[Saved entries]

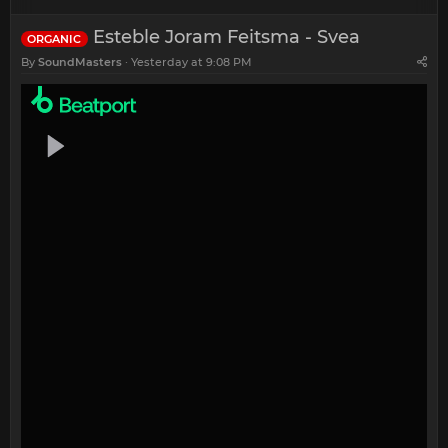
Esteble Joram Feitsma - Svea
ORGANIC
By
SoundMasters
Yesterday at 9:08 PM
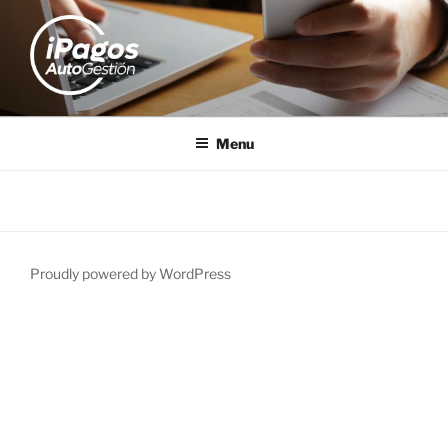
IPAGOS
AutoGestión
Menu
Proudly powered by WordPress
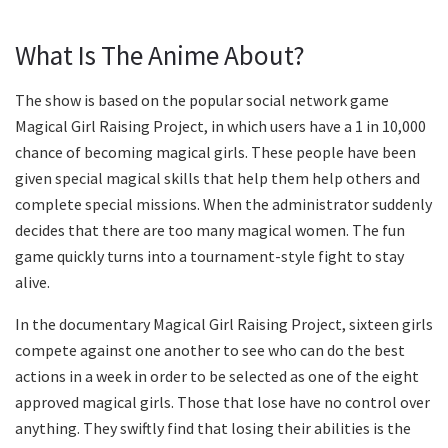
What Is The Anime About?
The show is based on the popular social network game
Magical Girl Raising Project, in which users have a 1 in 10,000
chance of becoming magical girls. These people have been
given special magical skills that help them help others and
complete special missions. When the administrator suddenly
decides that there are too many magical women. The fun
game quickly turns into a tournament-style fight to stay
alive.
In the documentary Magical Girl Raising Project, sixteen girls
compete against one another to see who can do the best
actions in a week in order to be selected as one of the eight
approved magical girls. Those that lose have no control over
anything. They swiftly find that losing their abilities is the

---

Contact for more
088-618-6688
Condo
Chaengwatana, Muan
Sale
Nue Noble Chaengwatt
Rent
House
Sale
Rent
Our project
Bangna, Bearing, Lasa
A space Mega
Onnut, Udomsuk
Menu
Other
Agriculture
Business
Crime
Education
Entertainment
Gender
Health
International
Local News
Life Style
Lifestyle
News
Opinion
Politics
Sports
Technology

==

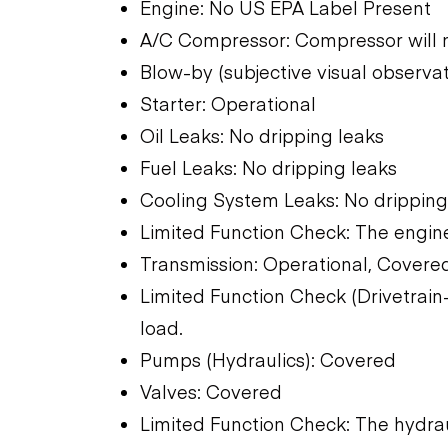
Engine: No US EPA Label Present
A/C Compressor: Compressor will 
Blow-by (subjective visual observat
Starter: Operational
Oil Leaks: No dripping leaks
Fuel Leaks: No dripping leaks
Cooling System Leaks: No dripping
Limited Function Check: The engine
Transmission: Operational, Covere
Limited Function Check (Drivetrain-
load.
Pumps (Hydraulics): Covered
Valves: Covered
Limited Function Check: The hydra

Problem statement – Wherever a line in the records contains the word "Operational", copy that line.

Exercise response –
Starter: Operational
Transmission: Operational, Covere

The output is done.